Solution. It is possible that we have 4 balls of each color after 12 picks. On the thirteenth pick we can be sure of getting 5 balls of the same color, and this color is the color of the thirteenth ball.

Try this one yourself!

There are n married couples. How many of the 2n people must be selected in order to guarantee that one has selected a married couple?

Generalized Version

If you have n pigeons and I pigeonholes then at least one of the holes contains at least [n/k] pigeons.

The previous statement is simply a corollary of the generalized statement where n>k and [n/k] is therefore at least 2.

Note: [x] denotes the ceiling function, the smallest integer that is greater than or equal to x.

To illustrate,

Example 4. 41 rooks are placed on a 10x10 chessboard. Prove that there exist 5 rooks that do not attack each other.

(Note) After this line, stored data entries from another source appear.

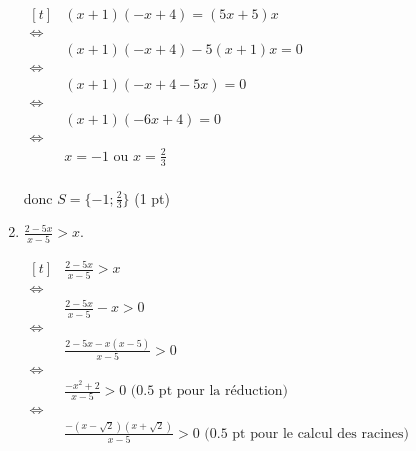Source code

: \documentclass[a4paper,11pt]{article}
\theoremstyle{break}
\begin{document}
\begin{exo}
\begin{enumerate}
\begin{correction}

$\begin{aligned}[t]
           & (x+1)(-x+4)=(5x+5)x \\
      \iff \\
           & (x+1)(-x+4)-5(x+1)x=0\\
      \iff \\
           & (x+1)(-x+4-5x)=0\\
      \iff  \\
           &(x+1)(-6x+4)=0\\
      \iff  \\
          &x=-1 \textrm{ ou } x=\frac{2}{3} \\    
\end{aligned}$
    
donc $S=\{-1;\frac{2}{3}\}$ (1 pt)

%     
 
\end{correction}  
    
 
   \item $\frac{2-5 x}{x-5}>x$.

\begin{correction}

$\begin{aligned}[t]
           & \frac{2-5x}{x-5}>x\\
      \iff \\
           & \frac{2-5x}{x-5}-x>0\\
      \iff \\
           & \frac{2-5x-x(x-5)}{x-5}>0\\
      \iff \\
           &\frac{-x^2+2}{x-5}>0 \textrm{ (0.5 pt pour la r\'eduction) }\\     
      \iff \\
           &\frac{-(x-\sqrt{2})(x+\sqrt{2})}{x-5}>0 \textrm{ (0.5 pt pour le calcul des racines) }\\    
\end{aligned}$
 

\end{correction}
\end{enumerate}
\end{exo}
\end{document}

Solution. The problem asks us to find 5 rooks that are situated on different rows and different columns. We have 10 rows and 41 rooks. From the pigeonhole principle it follows that there must be at least [41/10] = 5 rooks in one row. Now it makes sense to find a rook in another row in a different column. How do we do that?

What do you notice about the other rows? We have identified one row with at least 5 rooks. At most, it can have 10 rooks. Throw this row out of the picture!

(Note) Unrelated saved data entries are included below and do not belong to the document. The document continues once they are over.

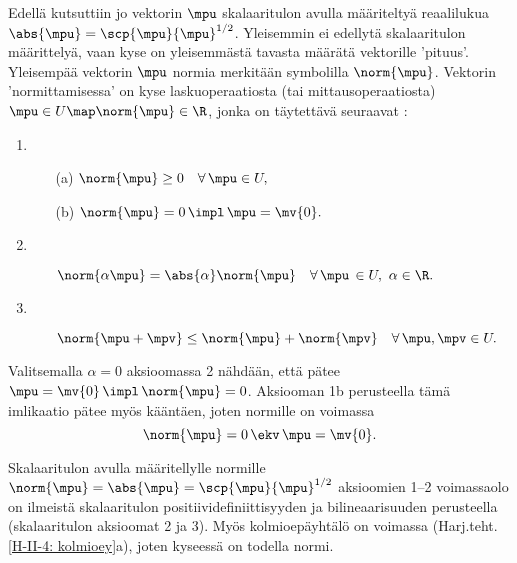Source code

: Edellä kutsuttiin jo vektorin $\mpu$  skalaaritulon avulla määriteltyä
reaalilukua $\abs{\mpu}=\scp{\mpu}{\mpu}^{1/2}$. Yleisemmin  
ei edellytä skalaaritulon määrittelyä, vaan kyse on yleisemmästä tavasta määrätä vektorille
'pituus'. Yleisempää vektorin $\mpu$ normia merkitään symbolilla $\norm{\mpu}$. Vektorin
'normittamisessa' on kyse laskuoperaatiosta (tai mittausoperaatiosta) 
$\mpu \in U \map \norm{\mpu}\in\R$, jonka on täytettävä seuraavat :
\begin{enumerate}
\item {} 
\begin{itemize}
\item[(a)] $\norm{\mpu} \ge 0 \quad \forall\,\mpu \in U,$ 
\item[(b)] $\norm{\mpu}=0\,\impl\,\mpu=\mv{0}.$
\end{itemize}
\item {} 
\begin{itemize} 
\item[]$\norm{\alpha\mpu}=\abs{\alpha}\norm{\mpu} \quad \forall\,\mpu\,\in U,\ \alpha\in\R.$
\end{itemize}
\item {} 
\begin{itemize}
\item[] $\norm{\mpu+\mpv} \le \norm{\mpu}+\norm{\mpv} \quad \forall\,\mpu,\mpv \in U.$
\end{itemize}
\end{enumerate}
Valitsemalla $\alpha=0$ aksioomassa 2 nähdään, että pätee $\mpu=\mv{0}\,\impl\,\norm{\mpu}=0$.
Aksiooman 1b perusteella tämä imlikaatio pätee myös kääntäen, joten normille on voimassa
\[
\norm{\mpu}=0\,\ekv\,\mpu=\mv{0}.
\]
\begin{Exa}
Skalaaritulon avulla määritellylle normille $\norm{\mpu}=\abs{\mpu}=\scp{\mpu}{\mpu}^{1/2}$
aksioomien 1--2 voimassaolo on ilmeistä skalaaritulon positiividefiniittisyyden ja 
bilineaarisuuden perusteella (skalaaritulon aksioomat 2 ja 3). Myös kolmioepäyhtälö on voimassa 
(Harj.teht.\,\ref{H-II-4: kolmioey}a), joten kyseessä on todella normi. \loppu
\end{Exa}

We have 31 rooks and 9 rows left. One of these rows must contain at least [31/9] = 4 rooks. Continue pigeonholing!

Problems in many fields of mathematics can be solved, or at least greatly simplified via the pigeonhole principle.

Let's start with the rook on the row that contains at least one rook. Now we can pick a rook from the row that has at least two rooks. At least one of them is not in the same row as the first rook. Repeat for the third, fourth and fifth rows, and we have five rooks that are on different rows and different columns!

"A method is an idea applied twice" - George Polya

Many problems can be solved by repeated application of the generalized pigeonhole principle. Here's a general outline for solving problems of this type:

  1. Identify the use of the pigeonhole principle in the problem.

  2. Identify the pigeons and the pigeonholes.

  3. Does using the pigeonhole principle help?

  4. Does the problem require repeated application of the pigeonhole principle? If not, what other strategies can you think of? Utilizing the pigeonhole principle in proofs and puzzles is often a preliminary step following which there is much work to be done. That said, the pigeonhole principle serves an important purpose: to extract information.

The second step is often the crux of problems utilizing the pigeonhole principle, and sometimes the most deceptive step.

Example 5. Prove that there exist 15 integers between 1 and 100 such that the difference between any two integers is divisible by 7.

Solution. This problem is on the confusing side. Instead of the numbers, we can consider the pigeonholes to be the remainders after division of the differences by 7. It follows that at least one pigeonhole has [100/7]= 15 numbers. The difference between any 2 of these 15 numbers leaves the same remainder when divided by 7. So the difference between any 2 numbers in this particular set is always a multiple of 7.

Problems in many fields of mathematics can be solved, or at least greatly simplified via the pigeonhole principle.

Number Theory

Prove that there exists a power of three which ends with the digits 001 in base 10.


Prove that if five points are randomly chosen on a unit square there exist at least two points such that the square of the distance between them is less than 1/2.

Brain Teaser

Now that you have a theoretical background in the pigeonhole principle, here's a lovely problem:

Integers 1 through 12 are are divided into 4 groups. Prove that the products of the numbers in at least one group is greater than 144.

You don't actually need the pigeonhole principle to prove this. The product of all the numbers is 12! = 479001600. If no group had a product greater than 144 then the maximum possible product of all the numbers would be 144 x 144 x 144 x 144= 429981696. Since 429981696 < 479001600, it follows that the product of the elements of at least one group is greater than 144.

That said, I leave you with a final challenge. Can you solve this problem using the pigeonhole principle?